§ **Task description**: Write the next part of the email exchange about Ethernet flow control and pause frames, picking up after its last sentence.

[Quoted passage]

Hi,
I haven't worked with them myself. Wikipedia is your friend here:
http://en.wikipedia.org/wiki/Pause_frame
Thanx,
Jaap
Jake Peavy wrote:
Thanks Jaap,
I should probably start off by saying that I'm not sure I understand
flow control completely; I'm a little out of my depth.
I've also tried capturing off the full duplex 10/100 switch, but don't
see them there either.
Should I just be able to look for eth.type == 0x8808 in order to see
flow control information or do I need to look inside the Frame/Ethernet
headers?
I did look at the sample capture:
http://wiki.wireshark.org/SampleCaptures?action=AttachFile&do=get&target=Ethernet_Pause_Frame.cap
<http://wiki.wireshark.org/SampleCaptures?action=AttachFile&do=get&target=Ethernet_Pause_Frame.cap>
but I'm not sure if that's what to expect. If it is, and if they're
there, I'm definitely not seeing them.

[/Quoted passage]
[Data to examine]

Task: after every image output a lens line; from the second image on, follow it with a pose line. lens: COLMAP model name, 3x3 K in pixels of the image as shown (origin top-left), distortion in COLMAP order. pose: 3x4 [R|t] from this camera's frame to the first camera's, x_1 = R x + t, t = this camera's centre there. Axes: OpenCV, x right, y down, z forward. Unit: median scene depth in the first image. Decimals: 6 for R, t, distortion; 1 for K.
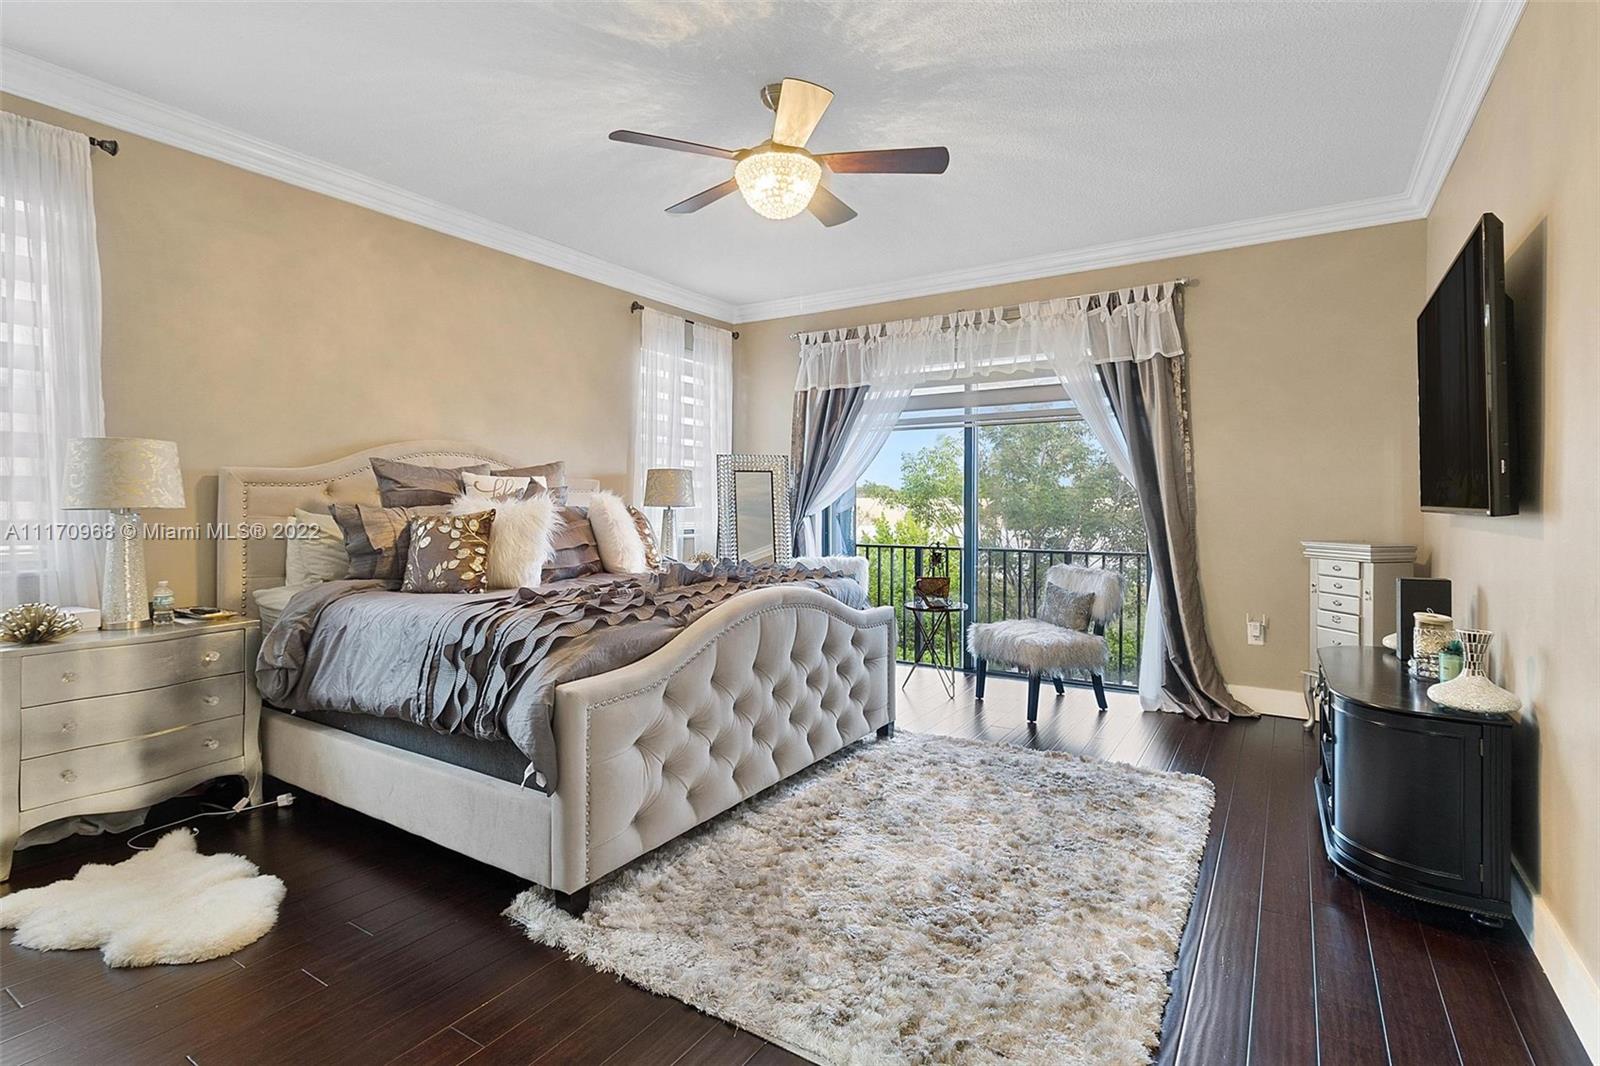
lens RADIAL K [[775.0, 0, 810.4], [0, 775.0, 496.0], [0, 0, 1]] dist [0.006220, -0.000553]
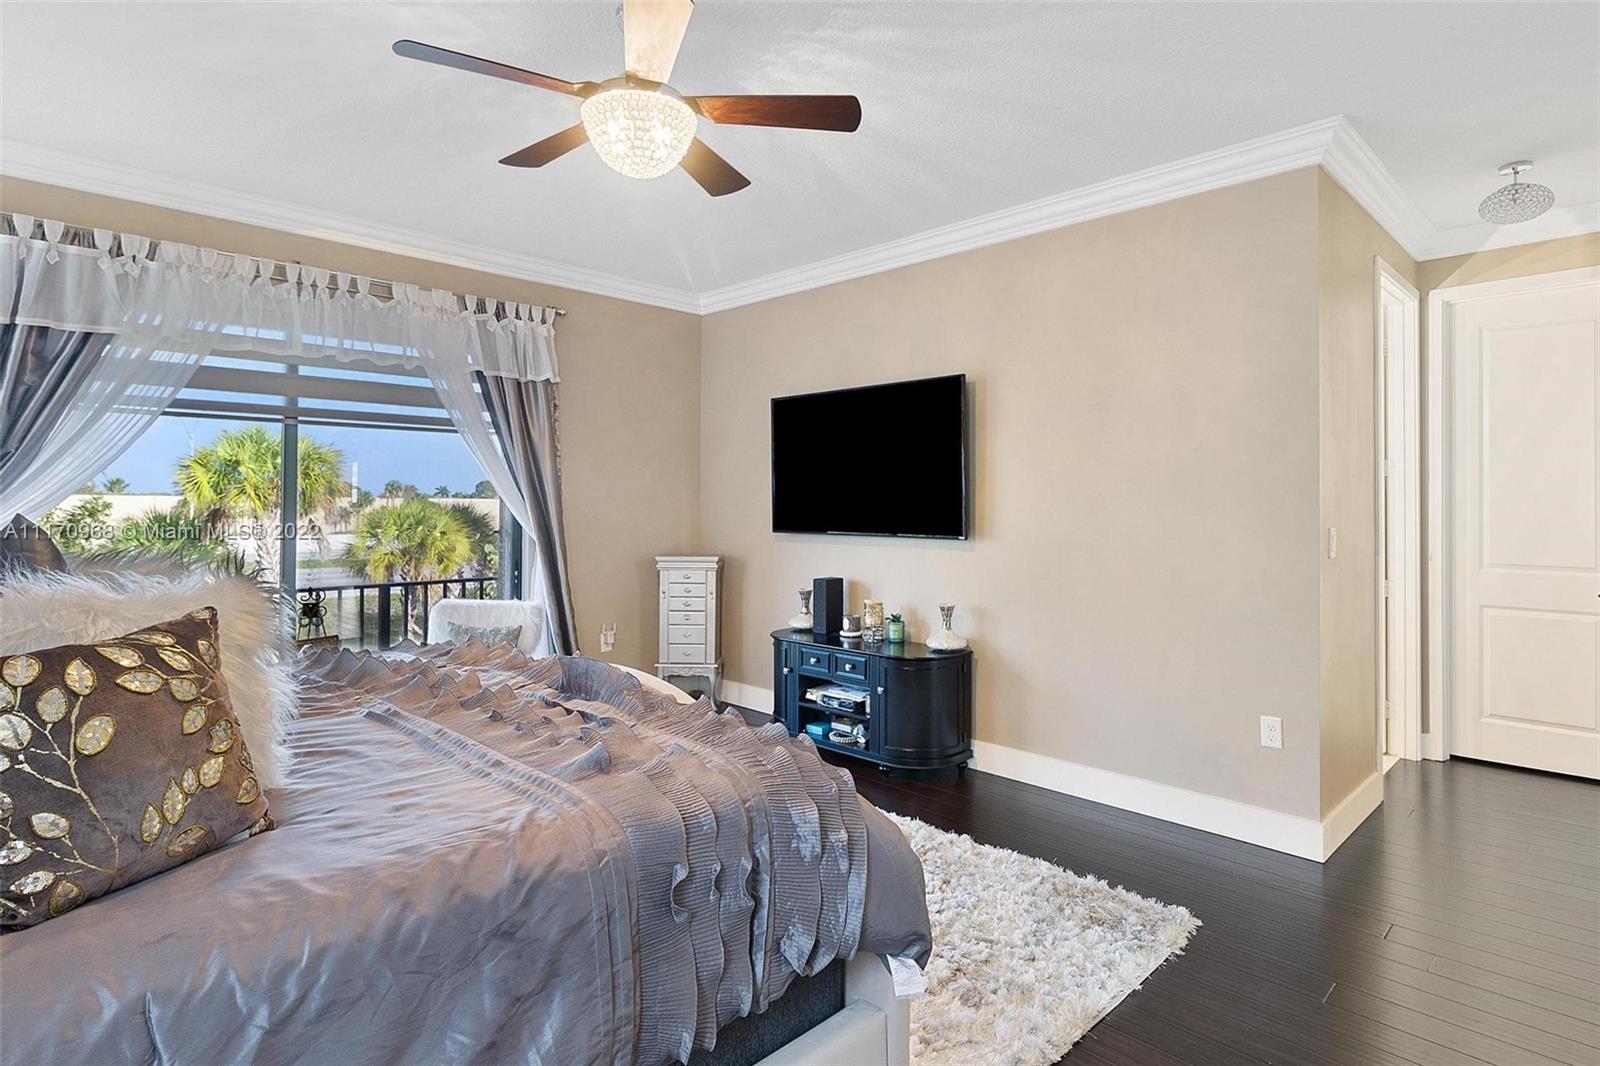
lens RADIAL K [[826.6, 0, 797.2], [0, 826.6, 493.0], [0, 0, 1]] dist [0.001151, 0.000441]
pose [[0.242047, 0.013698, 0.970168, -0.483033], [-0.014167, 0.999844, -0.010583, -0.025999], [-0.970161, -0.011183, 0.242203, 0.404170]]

[/Data to examine]
[Data to examine]

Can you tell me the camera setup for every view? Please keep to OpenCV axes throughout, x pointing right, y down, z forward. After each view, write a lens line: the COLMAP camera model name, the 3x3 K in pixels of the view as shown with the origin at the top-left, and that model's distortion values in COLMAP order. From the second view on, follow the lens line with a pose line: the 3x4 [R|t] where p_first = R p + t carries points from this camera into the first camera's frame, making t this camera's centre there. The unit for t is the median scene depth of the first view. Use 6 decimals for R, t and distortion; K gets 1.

[/Data to examine]

§ **Answer box**:
Thanks again,
-jp
On 12/4/08, *Jaap Keuter* <jaap.keuter@xxxxxxxxx
<mailto:jaap.keuter@xxxxxxxxx>> wrote:
Hi Jake,
Sticking in a hub will make it half duplex, so full duplex rate
control is out
of the question. Better get a passive tap.
Thanx,
Jaap
Jake Peavy wrote:
> Hello all,
>
> I believe we're running into an issue caused by one device
sending PAUSE
> frames onto the wire and impairing the bandwidth delivered by the
> upstream switch.
>
> I have placed a 10BaseT hub (old school) in the datapath and
attempted
> to capture this information using a linux host running Wireshark,
but I
> do not see any flow control information.
>
> Is there anything I need to do to the ethernet driver/interface
in order
> to capture this traffic using Wireshark?